== GIVEN TEXT ==

There are many flowers still blooming in this corner of New Hampshire but it has been very dry so those that bloom don’t last long. The oddest thing about this photo is the cloudy sky. We’ve had blue sky, full sun weather for what seems like months, with only an occasional rainy day. It might seem odd to hear someone complain about that, but it has also led to drought and many seeps and small streams have dried up. Full sunshine doesn’t make photographing flowers any easier either, so I keep hoping for clouds.

2.Turtlehead

Turtleheads tell me that late summer is here.  I found this pink lipped beauty on wet ground up in Nelson New Hampshire recently. Usually the native turtleheads I see are the white flowered variety (Chelone glabra linifolia,) but I have a pink flowered one (Chelone obliqua speciosa) in my garden that a friend gave me many years ago. I wonder if the white and pink varieties have naturally cross bred to create this bicolored example. It could also be a simple garden escapee, because there is a plant that breeders developed called Hot Lips (Chelone lyonii ‘Hot Lips‘). The plant gets the first part of it scientific name from Chelone of Greek mythology. She was a nymph who insulted the gods and was turned into a turtle for her trouble.

===

--- ASSIGNED TASK ---
Reproduce the portion of the wildflower text that begins with the words "There are many" and stops after "hoping for clouds.".

== EXTRACTED INFORMATION ==

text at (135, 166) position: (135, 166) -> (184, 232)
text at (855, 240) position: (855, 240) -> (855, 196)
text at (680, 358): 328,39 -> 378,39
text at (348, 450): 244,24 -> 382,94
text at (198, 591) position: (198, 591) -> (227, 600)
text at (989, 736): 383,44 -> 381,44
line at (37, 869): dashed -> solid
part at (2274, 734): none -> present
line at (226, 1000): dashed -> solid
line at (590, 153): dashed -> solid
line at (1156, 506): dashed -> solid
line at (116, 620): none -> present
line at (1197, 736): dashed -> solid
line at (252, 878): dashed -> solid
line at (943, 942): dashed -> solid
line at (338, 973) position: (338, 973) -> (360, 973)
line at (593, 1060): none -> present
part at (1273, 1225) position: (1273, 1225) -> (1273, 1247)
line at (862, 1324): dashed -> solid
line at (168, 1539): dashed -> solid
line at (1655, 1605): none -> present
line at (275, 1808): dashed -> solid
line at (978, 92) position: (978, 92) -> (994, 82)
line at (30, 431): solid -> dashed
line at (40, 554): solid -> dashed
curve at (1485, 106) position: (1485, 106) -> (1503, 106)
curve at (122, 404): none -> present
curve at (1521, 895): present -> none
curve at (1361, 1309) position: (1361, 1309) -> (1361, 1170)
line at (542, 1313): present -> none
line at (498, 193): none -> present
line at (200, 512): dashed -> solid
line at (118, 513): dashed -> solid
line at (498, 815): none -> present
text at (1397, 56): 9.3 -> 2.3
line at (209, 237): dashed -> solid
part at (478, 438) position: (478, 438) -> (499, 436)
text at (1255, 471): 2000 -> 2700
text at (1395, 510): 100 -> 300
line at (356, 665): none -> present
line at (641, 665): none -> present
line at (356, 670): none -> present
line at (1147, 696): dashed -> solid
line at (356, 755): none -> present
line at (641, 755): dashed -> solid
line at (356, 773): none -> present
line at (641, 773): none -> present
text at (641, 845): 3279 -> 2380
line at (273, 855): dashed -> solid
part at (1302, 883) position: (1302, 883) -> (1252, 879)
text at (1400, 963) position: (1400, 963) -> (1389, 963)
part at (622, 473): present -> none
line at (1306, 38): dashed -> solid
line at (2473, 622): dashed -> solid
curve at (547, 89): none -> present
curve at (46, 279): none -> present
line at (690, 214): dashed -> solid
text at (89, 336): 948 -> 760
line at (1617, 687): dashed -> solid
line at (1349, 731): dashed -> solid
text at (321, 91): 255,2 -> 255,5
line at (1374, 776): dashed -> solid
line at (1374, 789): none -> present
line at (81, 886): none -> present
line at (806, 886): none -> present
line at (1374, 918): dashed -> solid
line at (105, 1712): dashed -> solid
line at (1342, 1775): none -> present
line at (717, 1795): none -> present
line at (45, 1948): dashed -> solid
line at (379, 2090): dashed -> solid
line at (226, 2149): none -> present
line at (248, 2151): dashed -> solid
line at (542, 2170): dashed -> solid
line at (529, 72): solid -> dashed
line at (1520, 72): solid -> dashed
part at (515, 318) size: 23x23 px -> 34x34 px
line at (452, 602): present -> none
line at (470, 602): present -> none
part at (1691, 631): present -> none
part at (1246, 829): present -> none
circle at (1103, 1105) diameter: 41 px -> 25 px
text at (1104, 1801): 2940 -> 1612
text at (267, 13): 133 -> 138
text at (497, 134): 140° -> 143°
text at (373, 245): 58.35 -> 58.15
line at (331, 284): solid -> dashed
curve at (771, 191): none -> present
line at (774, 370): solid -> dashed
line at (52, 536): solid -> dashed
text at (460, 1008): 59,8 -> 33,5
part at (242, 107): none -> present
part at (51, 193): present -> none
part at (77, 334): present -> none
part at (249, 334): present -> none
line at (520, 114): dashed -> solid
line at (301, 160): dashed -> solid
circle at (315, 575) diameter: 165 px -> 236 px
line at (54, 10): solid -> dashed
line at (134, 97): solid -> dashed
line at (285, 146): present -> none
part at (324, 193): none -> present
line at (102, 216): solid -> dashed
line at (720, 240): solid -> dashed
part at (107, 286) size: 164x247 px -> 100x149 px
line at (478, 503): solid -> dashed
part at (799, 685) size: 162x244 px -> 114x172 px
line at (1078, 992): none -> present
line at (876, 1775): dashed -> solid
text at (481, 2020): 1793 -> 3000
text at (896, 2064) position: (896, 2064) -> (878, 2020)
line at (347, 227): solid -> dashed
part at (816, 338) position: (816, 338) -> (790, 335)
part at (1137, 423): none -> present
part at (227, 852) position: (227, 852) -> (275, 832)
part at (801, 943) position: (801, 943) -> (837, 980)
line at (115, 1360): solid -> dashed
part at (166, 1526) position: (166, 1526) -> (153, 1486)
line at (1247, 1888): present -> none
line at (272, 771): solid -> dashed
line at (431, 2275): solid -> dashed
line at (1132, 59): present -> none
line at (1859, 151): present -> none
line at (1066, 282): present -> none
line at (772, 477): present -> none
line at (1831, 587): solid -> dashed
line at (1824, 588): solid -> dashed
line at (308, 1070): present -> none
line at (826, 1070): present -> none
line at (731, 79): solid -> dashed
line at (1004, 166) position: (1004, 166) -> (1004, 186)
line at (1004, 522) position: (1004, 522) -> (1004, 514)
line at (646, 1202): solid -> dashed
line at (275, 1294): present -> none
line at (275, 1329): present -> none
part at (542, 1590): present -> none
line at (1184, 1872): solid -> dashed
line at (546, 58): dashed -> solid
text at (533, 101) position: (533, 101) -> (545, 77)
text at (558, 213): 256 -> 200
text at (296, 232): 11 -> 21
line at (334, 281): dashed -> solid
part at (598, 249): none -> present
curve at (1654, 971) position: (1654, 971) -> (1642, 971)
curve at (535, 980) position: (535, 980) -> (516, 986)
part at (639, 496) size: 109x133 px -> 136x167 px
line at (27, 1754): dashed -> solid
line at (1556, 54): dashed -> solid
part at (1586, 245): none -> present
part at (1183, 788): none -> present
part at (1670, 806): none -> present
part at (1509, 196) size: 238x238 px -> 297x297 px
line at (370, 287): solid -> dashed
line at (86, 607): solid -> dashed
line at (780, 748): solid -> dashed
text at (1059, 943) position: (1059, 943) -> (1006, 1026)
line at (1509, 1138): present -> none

===

--- RESPONSE TO THE TASK ---
There are many flowers still blooming in this corner of New Hampshire but it has been very dry so those that bloom don’t last long. The oddest thing about this photo is the cloudy sky. We’ve had blue sky, full sun weather for what seems like months, with only an occasional rainy day. It might seem odd to hear someone complain about that, but it has also led to drought and many seeps and small streams have dried up. Full sunshine doesn’t make photographing flowers any easier either, so I keep hoping for clouds.